Azure SQL Database is the best solution to store relational data. It uses advanced query processing features, such as high-performance in-memory technologies and intelligent query processing.
Azure SQL MI is a cloud database service that combines the broadest SQL Server database engine compatibility with all the benefits of a fully managed PaaS model.
Azure Synapse Analytics, formerly known as Azure SQL Data Warehouse service, brings together enterprise data warehousing and big data analytics. It combines the power of an analysis engine with Apache Spark, an integration engine (based on Azure Data Factory), and a user interface to create and manage projects.
NoSQL databases, used to store semi-structured data, allow for various types of data stores, including documents, columns, key-value pairs, and graphs.
An Azure storage account is the simplest form of storage in Azure. It can be set to Blob storage, ADLS Gen1, or ADLS Gen2.
Azure Blob storage is optimized for storing massive amounts of unstructured data.
ADLS is designed for customers who require the ability to store massive amounts of data for big data analytics use cases.
ADLS Gen2 is meant for big data analytics.
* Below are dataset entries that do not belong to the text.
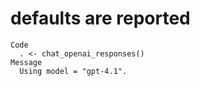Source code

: # defaults are reported

    Code
      . <- chat_openai_responses()
    Message
      Using model = "gpt-4.1".

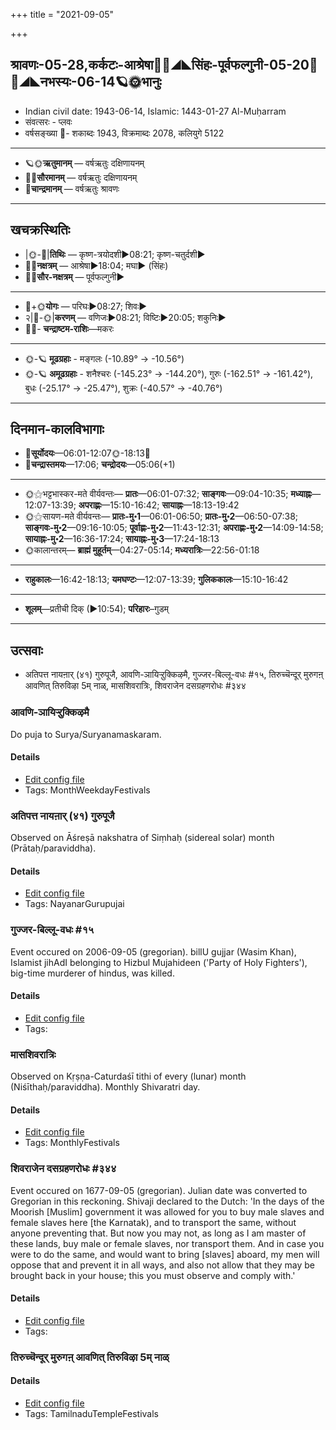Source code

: +++
title = "2021-09-05"

+++
## श्रावणः-05-28,कर्कटः-आश्रेषा🌛🌌◢◣सिंहः-पूर्वफल्गुनी-05-20🌌🌞◢◣नभस्यः-06-14🪐🌞भानुः
- Indian civil date: 1943-06-14, Islamic: 1443-01-27 Al-Muḥarram
- संवत्सरः - प्लवः
- वर्षसङ्ख्या 🌛- शकाब्दः 1943, विक्रमाब्दः 2078, कलियुगे 5122
___________________
- 🪐🌞**ऋतुमानम्** — वर्षऋतुः दक्षिणायनम्
- 🌌🌞**सौरमानम्** — वर्षऋतुः दक्षिणायनम्
- 🌛**चान्द्रमानम्** — वर्षऋतुः श्रावणः
___________________


## खचक्रस्थितिः
- |🌞-🌛|**तिथिः** — कृष्ण-त्रयोदशी►08:21; कृष्ण-चतुर्दशी►  
- 🌌🌛**नक्षत्रम्** — आश्रेषा►18:04; मघा► (सिंहः)  
- 🌌🌞**सौर-नक्षत्रम्** — पूर्वफल्गुनी►  
___________________
- 🌛+🌞**योगः** — परिघः►08:27; शिवः►  
- २|🌛-🌞|**करणम्** — वणिजः►08:21; विष्टिः►20:05; शकुनिः►  
- 🌌🌛- **चन्द्राष्टम-राशिः**—मकरः  
___________________
- 🌞-🪐 **मूढग्रहाः** - मङ्गलः (-10.89° → -10.56°)
- 🌞-🪐 **अमूढग्रहाः** - शनैश्चरः (-145.23° → -144.20°), गुरुः (-162.51° → -161.42°), बुधः (-25.17° → -25.47°), शुक्रः (-40.57° → -40.76°)
___________________


## दिनमान-कालविभागाः
- 🌅**सूर्योदयः**—06:01-12:07🌞️-18:13🌇  
- 🌛**चन्द्रास्तमयः**—17:06; **चन्द्रोदयः**—05:06(+1)  
___________________
- 🌞⚝भट्टभास्कर-मते वीर्यवन्तः— **प्रातः**—06:01-07:32; **साङ्गवः**—09:04-10:35; **मध्याह्नः**—12:07-13:39; **अपराह्णः**—15:10-16:42; **सायाह्नः**—18:13-19:42  
- 🌞⚝सायण-मते वीर्यवन्तः— **प्रातः-मु॰1**—06:01-06:50; **प्रातः-मु॰2**—06:50-07:38; **साङ्गवः-मु॰2**—09:16-10:05; **पूर्वाह्णः-मु॰2**—11:43-12:31; **अपराह्णः-मु॰2**—14:09-14:58; **सायाह्नः-मु॰2**—16:36-17:24; **सायाह्नः-मु॰3**—17:24-18:13  
- 🌞कालान्तरम्— **ब्राह्मं मुहूर्तम्**—04:27-05:14; **मध्यरात्रिः**—22:56-01:18  
___________________
- **राहुकालः**—16:42-18:13; **यमघण्टः**—12:07-13:39; **गुलिककालः**—15:10-16:42  
___________________
- **शूलम्**—प्रतीची दिक् (►10:54); **परिहारः**–गुडम्  
___________________

## उत्सवाः
- अतिपत्त नायऩार् (४१) गुरुपूजै, आवणि-ञायिऱ्ऱुक्किऴमै, गुज्जर-बिल्लू-वधः #१५, तिरुच्चॆन्दूर् मुरुगऩ् आवणित् तिरुविऴा 5म् नाळ्, मासशिवरात्रिः, शिवराजेन दसग्रहणरोधः #३४४
### आवणि-ञायिऱ्ऱुक्किऴमै

Do puja to Surya/Suryanamaskaram.

#### Details
- [Edit config file](https://github.com/jyotisham/adyatithi/tree/master/tamil/description_only/AvaNi~JAyir2r2ukkizhamai.toml)
- Tags: MonthWeekdayFestivals


### अतिपत्त नायऩार् (४१) गुरुपूजै

Observed on Āśreṣā nakshatra of Siṃhaḥ (sidereal solar) month (Prātaḥ/paraviddha). 

#### Details
- [Edit config file](https://github.com/jyotisham/adyatithi/tree/master/mahApuruSha/nAyanAr/sidereal_solar_month/nakshatra/05/09/atipatta_nAyan2Ar_%2841%29_gurupUjai.toml)
- Tags: NayanarGurupujai


### गुज्जर-बिल्लू-वधः #१५

Event occured on 2006-09-05 (gregorian). billU gujjar (Wasim Khan), Islamist jihAdI belonging to Hizbul Mujahideen ('Party of Holy Fighters'), big-time murderer of hindus, was killed.

#### Details
- [Edit config file](https://github.com/jyotisham/adyatithi/tree/master/mahApuruSha/xatra-later/gregorian/day/09/05/gujjara-billU-vadhaH.toml)
- Tags: 


### मासशिवरात्रिः

Observed on Kṛṣṇa-Caturdaśī tithi of every (lunar) month (Niśīthaḥ/paraviddha). Monthly Shivaratri day.

#### Details
- [Edit config file](https://github.com/jyotisham/adyatithi/tree/master/devatA/shaiva/lunar_month/tithi/00/29/mAsazivarAtriH.toml)
- Tags: MonthlyFestivals


### शिवराजेन दसग्रहणरोधः #३४४

Event occured on 1677-09-05 (gregorian). Julian date was converted to Gregorian in this reckoning. Shivaji declared to the Dutch: 'In the days of the Moorish [Muslim] government it was allowed for you to buy male slaves and female slaves here [the Karnatak), and to transport the same, without anyone preventing that. But now you may not, as long as I am master of these lands, buy male or female slaves, nor transport them. And in case you were to do the same, and would want to bring [slaves] aboard, my men will oppose that and prevent it in all ways, and also not allow that they may be brought back in your house; this you must observe and comply with.'

#### Details
- [Edit config file](https://github.com/jyotisham/adyatithi/tree/master/mahApuruSha/xatra-later/gregorian/day/09/05/shivarAjena_dAsagrahaNa-rodhaH.toml)
- Tags: 


### तिरुच्चॆन्दूर् मुरुगऩ् आवणित् तिरुविऴा 5म् नाळ्



#### Details
- [Edit config file](https://github.com/jyotisham/adyatithi/tree/master/temples/Tamil/relative_event/tiruccendUr_AvaNit_tiruvizhA_nir2aivu/offset__-7/tiruccendUr_murugan2_AvaNit_tiruvizhA_%23%235%23%23m_nAL.toml)
- Tags: TamilnaduTempleFestivals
It is built on top of Azure Blob storage.
Azure Cosmos DB is Microsoft’s globally distributed, multi-model database service. It can use several APIs to access data, including SQL, MongoDB, Cassandra, Gremlin, and Tables.
One key concept in Cosmos DB is data distribution. You can configure Cosmos DB to replicate data geographically in real time. Applications can then access data that is stored nearest to them.
Azure Cosmos DB guarantees less than 10 ms latency for reads (indexed) and writes in every Azure region worldwide.
Data processing is the conversion of raw data to meaningful information. Depending on the type of data you have and how it is ingested into your system, you can process each data item as it arrives (stream processing) or store it in a buffer for later processing in groups (batch processing).
Batch processing is the processing of a large volume of data all at once. It is an extremely efficient way to process large amounts of data collected over a period of time.
Stream, or real-time, processing enables you to almost instantaneously analyze data streaming from one device to another.
Lambda architecture is a specialized data-processing architecture that defines two paths where data flows from a source to a destination: a hot path and a cold path. The hot path is used for stream processing to analyze data while it flows through the pipeline. The cold path is used to store data as is for later recomputation or analysis.
Kappa architecture enables you to build a streaming- and batch-processing system on a single technology. This means you can build a stream-processing application to handle real-time data, and if you need to modify your output, you can update your code and run it again in a batch manner.
Azure Stream Analytics is a real-time analytics and complex event-processing engine that is designed to analyze and process high volumes of fast streaming data from multiple sources simultaneously.
Azure Stream Analytics can ingest data from Azure Event Hubs (including Azure Event Hubs from Apache Kafka), Azure IoT Hub, and Azure Blob storage.
Azure Data Factory (ADF) is a hybrid data-integration service that enables you to quickly and efficiently create automated data-driven workflows (called pipelines) without writing code.
Pipelines created using ADF can ingest data from disparate data stores and write plain or transformed data to a destination (or sink).
Azure Databricks is a fully managed version of the popular open-source Apache Spark analytics and data-processing engine. It provides an enterprise-grade and secure cloud-based big data and ML platform.
Azure Databricks can be used with ML or real-time analysis applications because it goes deeper into ML features within Spark and provides a more comfortable developer experience.